Crystal reports can be a pain! On a basic level the outsourced developers for our in house software for Works Order, Invoices etc we use Dev Express although I think it can be pricey.
For reports being generated by the software I ended up choosing to have exports into a raw CSV which of course can be opened up by any spreadsheet software
I have an existing XPS file that I would like to use as a template and possibly bind data to it. I have tried several methods, but cannot seem to get it to work.
Does anyone have any experience altering an existing XPS file to add data at runtime and then print or save?
Any help is appreciated.
XPS documents conform to the Open XML standard. There is an SDK for working with these docs. Here is a How-to article by Beth Massi: "Accessing Open XML Document Parts with the Open XML SDK".
Since you are working with the internal doc structure you might also check out 'Open XML Package Editor" which lets you explore the doc with Visual Studio. Here is another How-to by Beth Massi: "Handy Visual Studio Add-In to View Office 2007 Files".
+tom
it's a bit of a challenge to do this with XPS, but it is possible.
You can do this with our NiXPS SDK.
I've posted an example on my blog a while ago:
XPS variable data example
Regards,
Nick
Bindings are evaluated during the process of writing to an XPS document. So you can't set up a {Binding} in a FixedDocument, Write that FD to an XpsDocument, and expect to get that original FD back again when you next open that saved doc.
Also, the standard XpsWriter does convert everything into Glyphs on canvases, so you can't, say, a textbox in the original and expect to be able to find it after its been saved to a document.
I've never used the NiXPS libraries, so if Nick says it can be done you might want to check it out.
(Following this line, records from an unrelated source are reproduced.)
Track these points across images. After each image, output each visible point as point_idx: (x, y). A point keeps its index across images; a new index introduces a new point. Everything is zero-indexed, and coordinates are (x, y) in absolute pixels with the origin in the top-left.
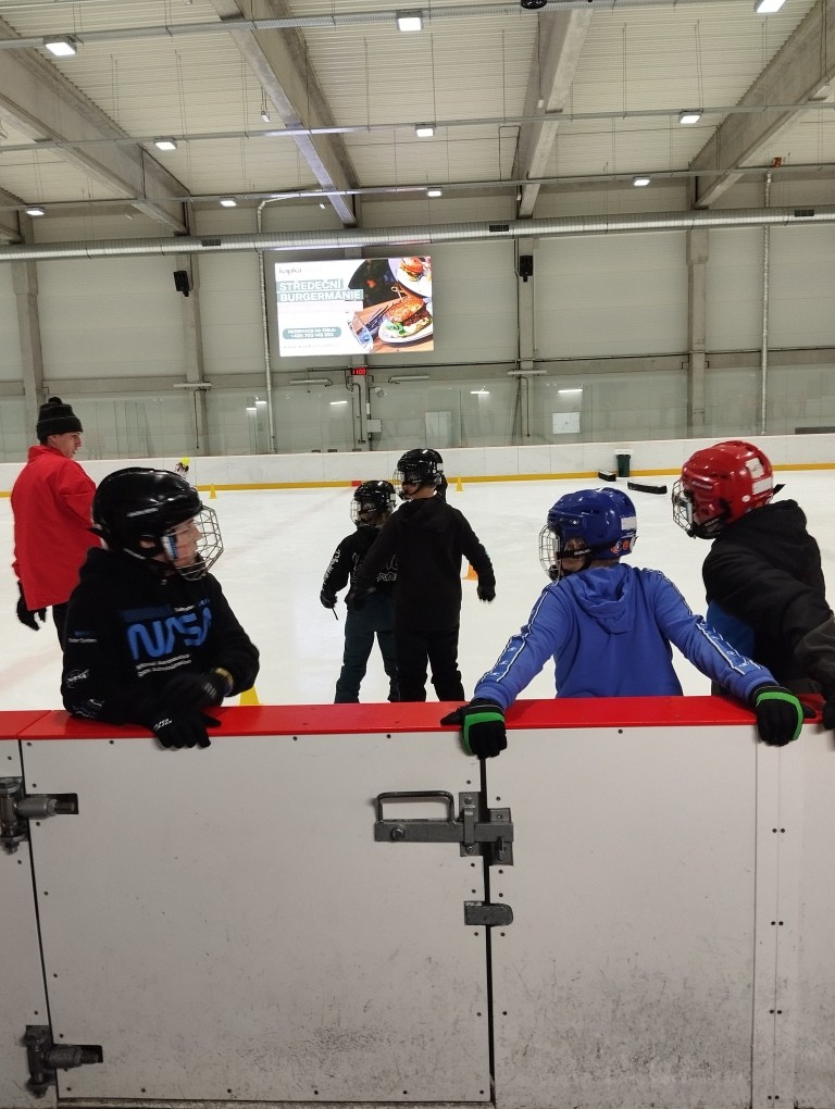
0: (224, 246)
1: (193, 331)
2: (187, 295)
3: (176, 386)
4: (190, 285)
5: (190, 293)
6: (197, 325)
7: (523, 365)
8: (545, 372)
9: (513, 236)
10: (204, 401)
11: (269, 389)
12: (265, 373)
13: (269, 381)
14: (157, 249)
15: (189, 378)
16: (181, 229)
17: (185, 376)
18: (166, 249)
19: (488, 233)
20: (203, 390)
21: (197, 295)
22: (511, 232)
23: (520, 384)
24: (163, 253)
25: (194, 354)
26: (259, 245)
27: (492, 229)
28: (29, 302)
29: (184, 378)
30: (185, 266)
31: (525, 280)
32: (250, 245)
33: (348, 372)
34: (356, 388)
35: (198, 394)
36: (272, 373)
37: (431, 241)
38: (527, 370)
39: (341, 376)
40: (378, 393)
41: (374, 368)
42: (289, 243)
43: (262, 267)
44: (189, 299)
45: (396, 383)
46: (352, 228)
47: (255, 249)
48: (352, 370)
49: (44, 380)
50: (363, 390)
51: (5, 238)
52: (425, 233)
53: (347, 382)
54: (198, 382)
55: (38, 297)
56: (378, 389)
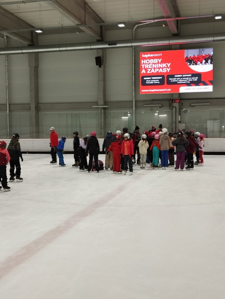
0: (118, 45)
1: (102, 83)
2: (100, 67)
3: (93, 107)
4: (102, 63)
5: (102, 66)
6: (104, 80)
10: (105, 114)
11: (134, 109)
12: (132, 101)
13: (134, 105)
14: (89, 47)
15: (99, 104)
16: (100, 38)
18: (93, 47)
20: (104, 109)
21: (105, 67)
24: (91, 49)
25: (102, 93)
26: (133, 44)
28: (34, 70)
29: (97, 103)
30: (100, 55)
32: (130, 45)
33: (171, 101)
34: (174, 109)
35: (102, 110)
36: (136, 101)
37: (214, 41)
39: (167, 103)
40: (184, 111)
41: (183, 99)
42: (147, 43)
43: (134, 54)
44: (101, 69)
45: (193, 106)
46: (176, 36)
47: (132, 46)
48: (172, 100)
49: (38, 104)
50: (178, 110)
51: (26, 43)
52: (211, 37)
53: (170, 106)
54: (103, 105)
55: (39, 68)
56: (184, 109)
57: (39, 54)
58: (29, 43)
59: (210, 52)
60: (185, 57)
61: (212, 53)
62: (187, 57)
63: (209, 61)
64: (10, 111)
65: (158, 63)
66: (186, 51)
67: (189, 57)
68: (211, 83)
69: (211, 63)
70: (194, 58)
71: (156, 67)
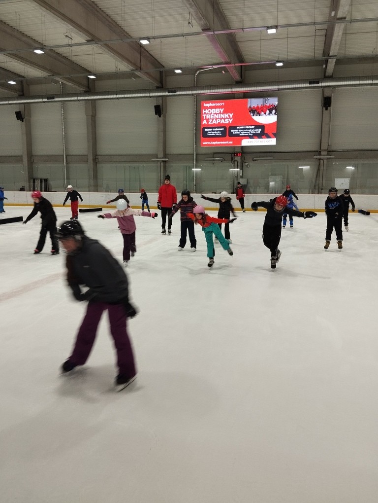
0: (178, 93)
1: (162, 134)
2: (160, 117)
3: (152, 159)
4: (162, 112)
5: (161, 115)
6: (164, 131)
7: (322, 153)
8: (333, 157)
9: (321, 87)
10: (165, 167)
11: (195, 162)
12: (193, 154)
13: (195, 158)
14: (147, 95)
15: (159, 156)
16: (159, 85)
17: (157, 155)
18: (151, 94)
19: (308, 85)
20: (165, 162)
21: (165, 117)
22: (320, 84)
23: (320, 162)
24: (150, 97)
25: (162, 144)
26: (194, 92)
27: (310, 83)
28: (92, 119)
29: (156, 156)
30: (160, 103)
31: (327, 109)
32: (190, 92)
34: (236, 163)
35: (162, 164)
36: (197, 154)
37: (279, 90)
38: (324, 155)
39: (229, 156)
40: (247, 166)
41: (246, 153)
42: (208, 91)
43: (195, 103)
44: (161, 119)
45: (256, 160)
46: (240, 83)
47: (192, 94)
48: (234, 154)
49: (96, 155)
50: (239, 164)
51: (82, 89)
52: (276, 85)
53: (232, 159)
54: (163, 158)
55: (96, 117)
56: (247, 164)
57: (97, 101)
58: (84, 90)
59: (274, 101)
60: (248, 106)
61: (277, 103)
62: (250, 107)
63: (273, 112)
64: (67, 162)
65: (220, 113)
66: (249, 100)
67: (252, 107)
68: (275, 135)
69: (275, 114)
70: (258, 108)
71: (217, 118)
One last possibility--You can create placeholders in a form that you will be able to find later. They'd have to be text (something like [[{{FORMFIELDHERELOL}}]]) with some kind of delimiter scheme to differentiate the text from everything else. You could then go spelunking in the XML looking for text that fits the delimeter pattern and switch out those glyphs for your binding text. Of course, the issue with THAT is that if you aren't putting X chars in place of X chars you might find you have to do some repositioning. As its all glyphs on canvas this might be slightly harder than, say, threading a needle with a shoelace.